YOUR OBJECTIVE →
The lines needed are those below that contain the word "input"; copy each one.
++++ PROVIDED DATA
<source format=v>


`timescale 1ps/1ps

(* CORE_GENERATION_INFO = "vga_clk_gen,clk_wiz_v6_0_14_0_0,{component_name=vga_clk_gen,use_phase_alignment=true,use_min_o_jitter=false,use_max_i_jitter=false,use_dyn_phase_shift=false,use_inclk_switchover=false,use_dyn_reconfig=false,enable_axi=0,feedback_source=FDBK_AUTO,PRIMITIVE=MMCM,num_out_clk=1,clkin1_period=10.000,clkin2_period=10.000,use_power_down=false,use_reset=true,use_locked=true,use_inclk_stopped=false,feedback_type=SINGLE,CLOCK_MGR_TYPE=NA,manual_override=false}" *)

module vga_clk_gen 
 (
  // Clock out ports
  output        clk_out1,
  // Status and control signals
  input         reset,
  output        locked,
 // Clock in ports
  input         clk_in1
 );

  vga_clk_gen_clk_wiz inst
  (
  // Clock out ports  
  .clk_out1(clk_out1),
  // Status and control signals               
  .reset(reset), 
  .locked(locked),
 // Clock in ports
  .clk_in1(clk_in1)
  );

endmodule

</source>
++++++++
++++ PROVIDED DATA
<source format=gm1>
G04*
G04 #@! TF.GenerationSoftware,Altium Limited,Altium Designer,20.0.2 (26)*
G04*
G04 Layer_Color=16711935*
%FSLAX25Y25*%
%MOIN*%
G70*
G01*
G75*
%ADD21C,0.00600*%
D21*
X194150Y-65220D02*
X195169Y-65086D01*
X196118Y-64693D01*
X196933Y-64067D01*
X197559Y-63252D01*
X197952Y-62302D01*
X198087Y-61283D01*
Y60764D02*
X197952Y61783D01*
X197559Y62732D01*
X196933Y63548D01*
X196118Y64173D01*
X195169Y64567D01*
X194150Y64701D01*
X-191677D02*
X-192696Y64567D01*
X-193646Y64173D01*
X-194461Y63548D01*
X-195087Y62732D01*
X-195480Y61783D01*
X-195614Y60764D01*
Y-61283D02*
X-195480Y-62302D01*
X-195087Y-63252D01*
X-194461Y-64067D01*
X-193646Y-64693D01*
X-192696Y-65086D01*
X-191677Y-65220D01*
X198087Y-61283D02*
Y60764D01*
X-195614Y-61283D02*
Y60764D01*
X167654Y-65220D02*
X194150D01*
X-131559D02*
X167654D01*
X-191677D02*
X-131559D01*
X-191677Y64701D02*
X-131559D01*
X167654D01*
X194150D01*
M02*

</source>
++++++++
++++ PROVIDED DATA
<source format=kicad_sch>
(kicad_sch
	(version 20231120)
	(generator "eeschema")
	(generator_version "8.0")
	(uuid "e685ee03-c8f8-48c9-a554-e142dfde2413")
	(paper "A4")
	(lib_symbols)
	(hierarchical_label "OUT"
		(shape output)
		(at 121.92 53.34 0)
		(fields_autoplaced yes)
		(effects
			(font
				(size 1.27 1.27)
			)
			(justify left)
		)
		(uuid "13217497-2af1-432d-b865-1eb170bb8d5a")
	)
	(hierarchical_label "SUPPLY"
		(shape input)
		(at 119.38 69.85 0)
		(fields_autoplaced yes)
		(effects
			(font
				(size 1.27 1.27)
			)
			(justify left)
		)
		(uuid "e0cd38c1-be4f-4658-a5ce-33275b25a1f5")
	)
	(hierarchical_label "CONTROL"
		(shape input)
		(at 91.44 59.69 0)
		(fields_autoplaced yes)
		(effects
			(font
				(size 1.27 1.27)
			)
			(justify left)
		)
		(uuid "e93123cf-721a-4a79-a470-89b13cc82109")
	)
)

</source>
++++++++
SOLUTION FOR THIS TASK →
  input         reset,
  input         clk_in1
		(shape input)
		(shape input)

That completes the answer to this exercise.